ENTRIES SHOWN START

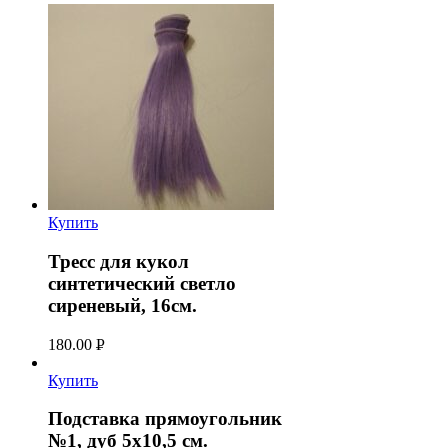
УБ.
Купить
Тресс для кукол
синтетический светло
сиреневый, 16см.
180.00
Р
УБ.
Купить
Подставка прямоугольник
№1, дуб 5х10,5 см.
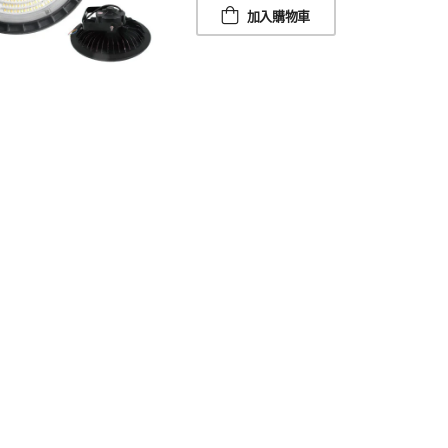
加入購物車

ENTRIES SHOWN END
ENTRIES SHOWN START

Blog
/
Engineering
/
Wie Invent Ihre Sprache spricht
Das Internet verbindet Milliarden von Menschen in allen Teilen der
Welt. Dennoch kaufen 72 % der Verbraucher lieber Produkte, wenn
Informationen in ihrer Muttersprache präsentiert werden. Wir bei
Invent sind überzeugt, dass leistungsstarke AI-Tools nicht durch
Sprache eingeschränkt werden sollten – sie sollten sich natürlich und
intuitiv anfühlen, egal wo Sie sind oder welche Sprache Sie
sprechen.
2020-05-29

ENTRIES SHOWN END
ENTRIES SHOWN START

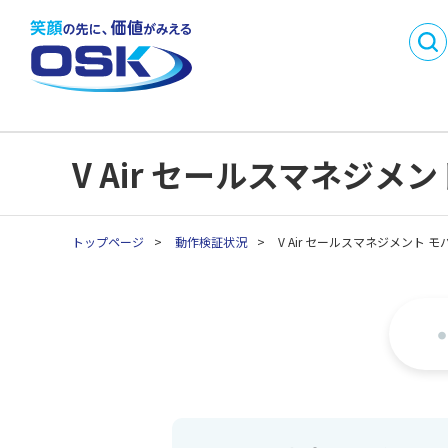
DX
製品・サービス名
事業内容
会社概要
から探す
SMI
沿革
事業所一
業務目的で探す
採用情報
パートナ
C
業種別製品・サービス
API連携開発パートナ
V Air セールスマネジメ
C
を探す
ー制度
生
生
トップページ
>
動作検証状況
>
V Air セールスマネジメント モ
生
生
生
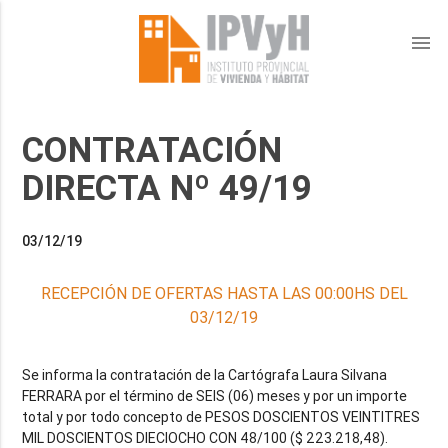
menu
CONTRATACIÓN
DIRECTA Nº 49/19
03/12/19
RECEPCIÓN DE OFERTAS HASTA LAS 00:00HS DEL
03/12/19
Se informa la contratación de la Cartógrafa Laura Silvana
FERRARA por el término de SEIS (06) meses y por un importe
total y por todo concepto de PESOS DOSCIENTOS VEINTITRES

ENTRIES SHOWN END

§ EXERCISE
Using the records above, find and show each line with the string "Invent".

§ ANSWER BOX
Wie Invent Ihre Sprache spricht
Invent sind überzeugt, dass leistungsstarke AI-Tools nicht durch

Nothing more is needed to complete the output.